Permission for Diagnostic and Treatment Procedures
I hereby authorize Rockville Integrative Medicine, their employees and consultant to perform diagnostic and treatment procedures which, in their judgement, may become necessary. I understand that I will be involved and engaged in my care and treatment. If I require specialized and/or emergency care, I will be referred to the appropriate medical facility or professional. I understand that a person listed as my emergency contact will be notified if considered necessary by the professional staff.

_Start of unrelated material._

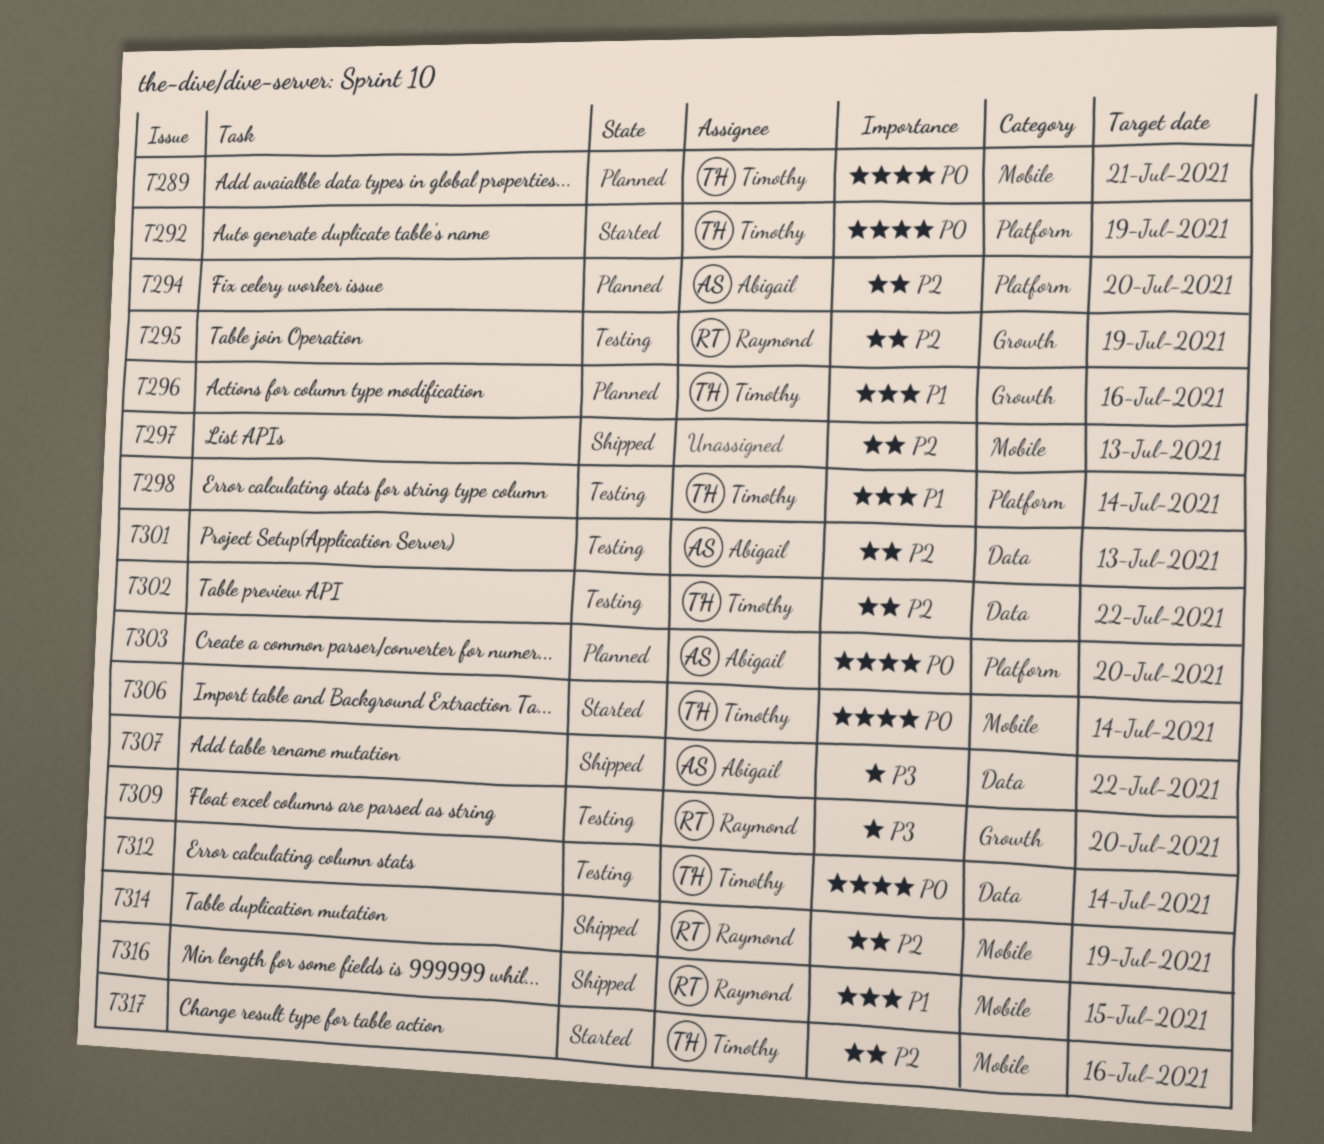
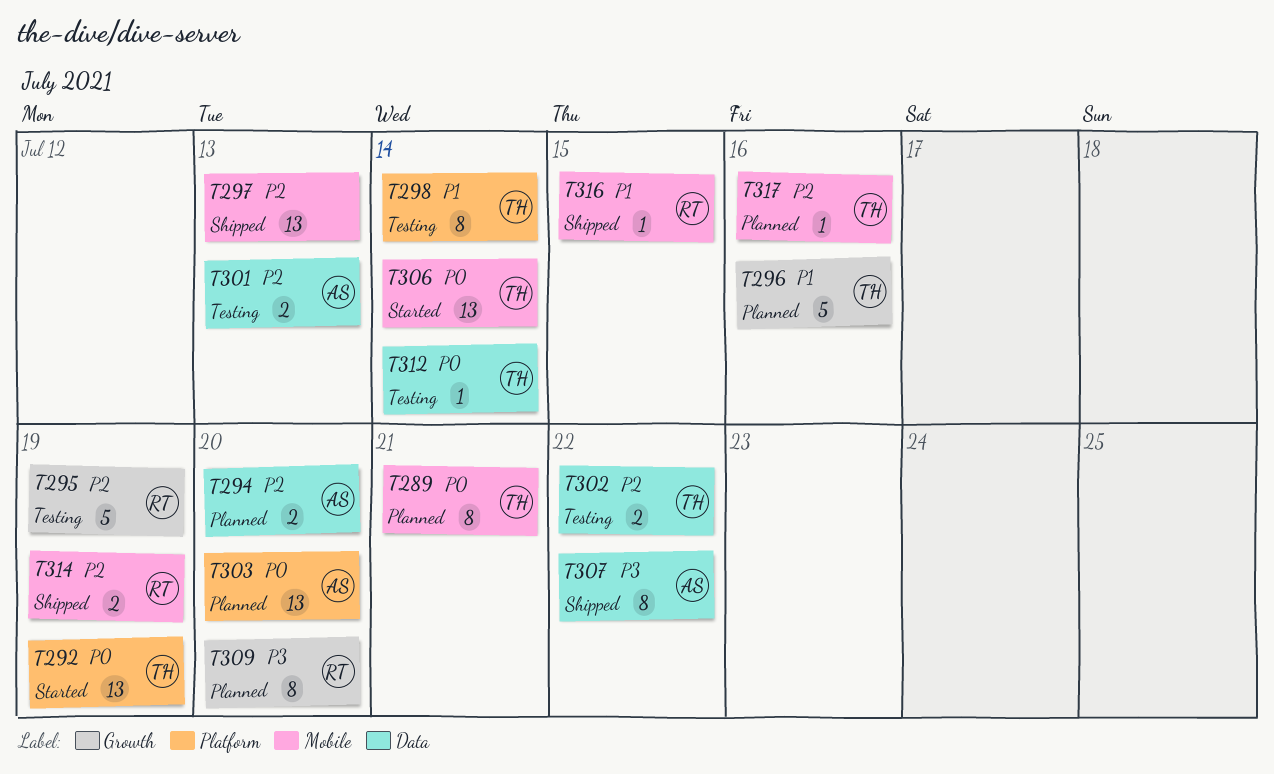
T294, label: Platform -> Data
T309, status: Testing -> Planned
T317, status: Started -> Planned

Confidentiality and Notice of Privacy Practices Acknowledgment
Medical and mental health information contained in all health records is strictly confidential and may not be released without express written permission from the patient or by a court order. Confidentiality and privacy are protected in all Rockville Integrative Medicine business relationships to prevent the exchange of any patient-specific information without permission. I understand that, under the Health Insurance Portability and Accountability Act of 1996 (HIPAA) and Family Educational Rights and Protection Act (FERPA), I have certain rights to privacy in regard to my protected health information (PHI).
Financial Responsibility and Authorization to Process Insurance Claims
Patients and clients are responsible for providing current and accurate insurance information and a copy of their current insurance card and for knowing what their insurance policy covers at Rockville Integrative Medicine.Patients and clients are responsible for all charges for services incurred by themselves or family members for services at Rockville Integrative Medicine. Examples of charges include office visits, lab tests, x-rays, prescriptions, dental procedures, vision procedures, physical therapy, vaccinations, after-hour visits, and others. Patients and clients are encouraged to be covered by health insurance, either by a family policy or an individual policy. Insurance information is to be supplied to Rockville Integrative Medicine prior to the first visit and updated annually, or whenever the insurance changes. Rockville Integrative Medicine will file insurance claims on behalf of patients and clients; however, that does not
guarantee full or partial payment by insurance companies, and patients and clients remain responsible for any unpaid balances. Upon notification from an insurance company, patient-and-client responsible charges are placed on the patient’s and client’s Rockville Integrative Medicine account.
I, the undersigned, have read and understand this information and authorize the release of medical and other necessary information to my insurance company to process
claims for services rendered. I hereby authorize the insurance company to distribute payment for my coverage directly to Rockville Integrative Medicine. I understand that I am responsible for all charges regardless of my insurance benefits and whether incurred by myself or a family member. I authorize the use of this signature on insurance submissions. I may elect to pay any bill myself in lieu of submitting a claim for insurance reimbursement. I further agree that if Rockville Integrative Medicine refers all or part of the unpaid portion of any bill to an attorney or agency for collection, I am liable for and shall pay Rockville Integrative Medicine’s attorney fees and/or collection agency fees resulting from the referral. I agree to pay all charges and other costs, including attorney fees, that are allowed by federal and state laws and regulations and that are necessary for the collection of these amounts.
I verify by my signature below that I give permission for diagnostic and treatment procedures; I have been informed of my privacy rights; I am responsible for charges on my account and authorize release of my health information to process any insurance claims.